Neil Armstrong (1930 – 2012)
Former test pilot and astronaut, who was the commander of the Apollo 11 moon landing mission on July 20, 1969, in which he and Buzz Aldrin were the first humans to land on the moon, and he was the first man to walk on the moon.
It's an interesting place to be. I recommend it.
As the first human to land on any world outside the Earth, and probably the first living creature of any sort to come from the Earth and reach the Moon, his legacy will be safe as long as intelligent life survives in this corner of the cosmos.
We were operating in a near perfect vacuum with the temperature well above 200 degrees Fahrenheit with the local gravity only one sixth that of Earth.

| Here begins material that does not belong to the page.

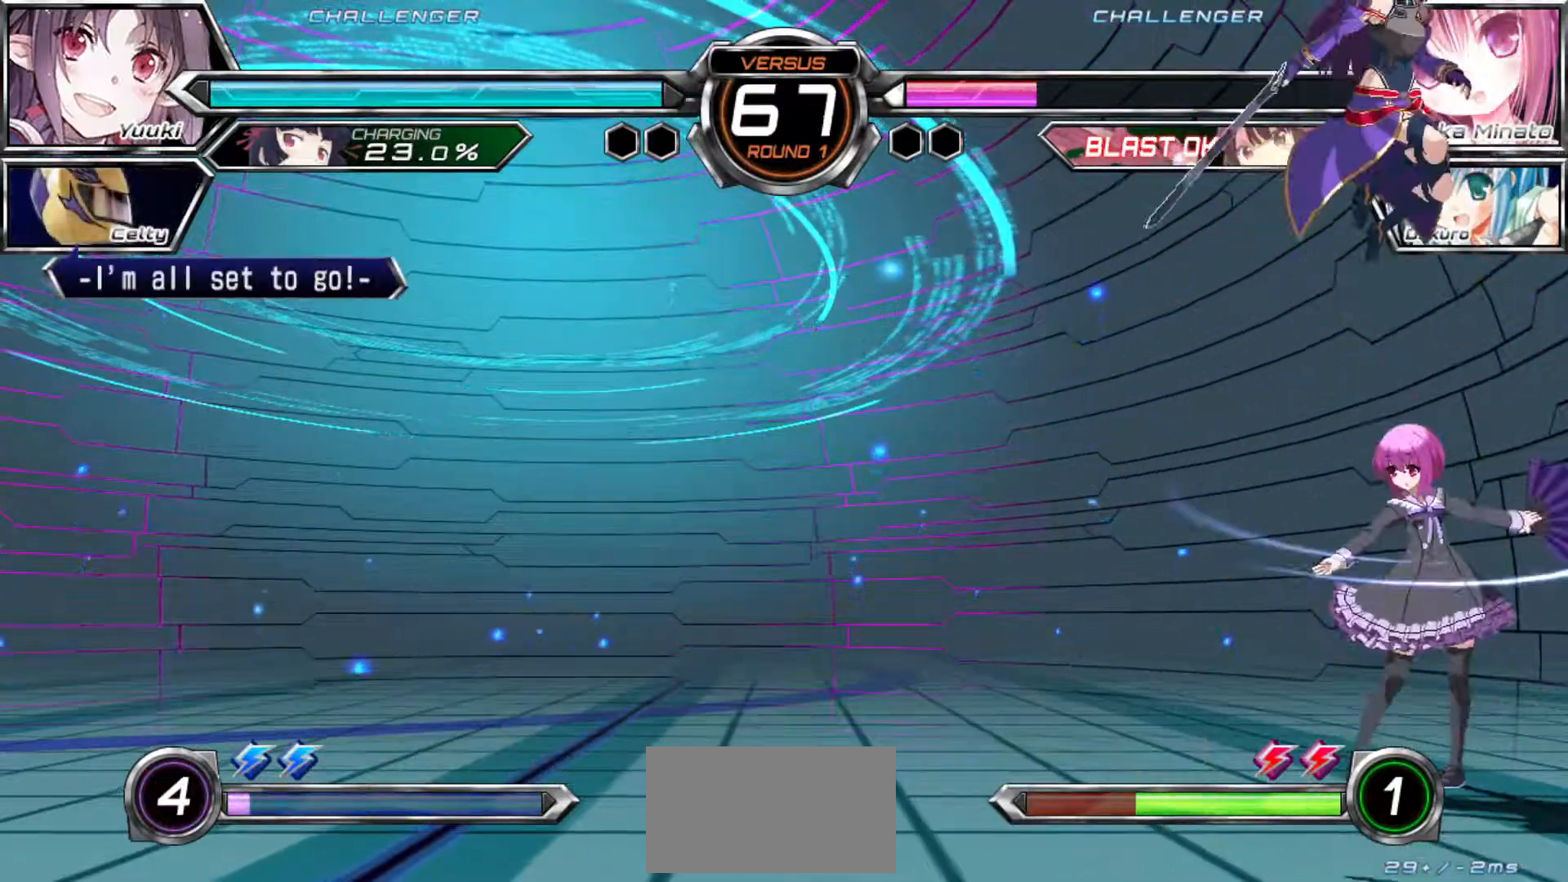
{"buttons": [], "left_stick": "center", "events": [[67, "R1", "down"], [133, "R1", "up"]]}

At few other moments has one person become the fulcrum of such weighty imperatives — to win a famous victory for America and vindicate a vast investment of national treasure, to penetrate a hostile frontier, to master a new technology, to navigate a harrowing descent to the unknown — all in the glare of rapt global attention. By the time he landed in the Sea of Tranquility, the country boy from Ohio had already spent most of his adult life in jobs where intensity of focus and the threat of violent death were part of his daily routine. He was used to all of that. It was, instead, the loss of privacy that appalled him. He loved to fly, and he loved his country, and in the name of those passions he was willing to risk not only his hide but a piece of his soul. Only a piece, however — a mere finger's worth — and no more. ... Those who know him say he is a smart and intensely private, even shy, man determined to live life on his own terms despite having floated down that ladder into the public domain. Whether as an astronaut, naval combat aviator, test pilot, civil servant, engineer, absent-minded professor, gentleman farmer, businessman, civic booster, amateur musician, husband or father, Neil Armstrong has followed his own code.
Neil Armstrong was also a reluctant American hero who always believed he was just doing his job. He served his Nation proudly, as a navy fighter pilot, test pilot, and astronaut. He remained an advocate of aviation and exploration throughout his life and never lost his boyhood wonder of these pursuits.
Houston, Tranquility Base here. The Eagle has landed.
All the Apollo people were working hard, working long hours, and were dedicated to making certain everything they did, they were doing to the very best of their ability.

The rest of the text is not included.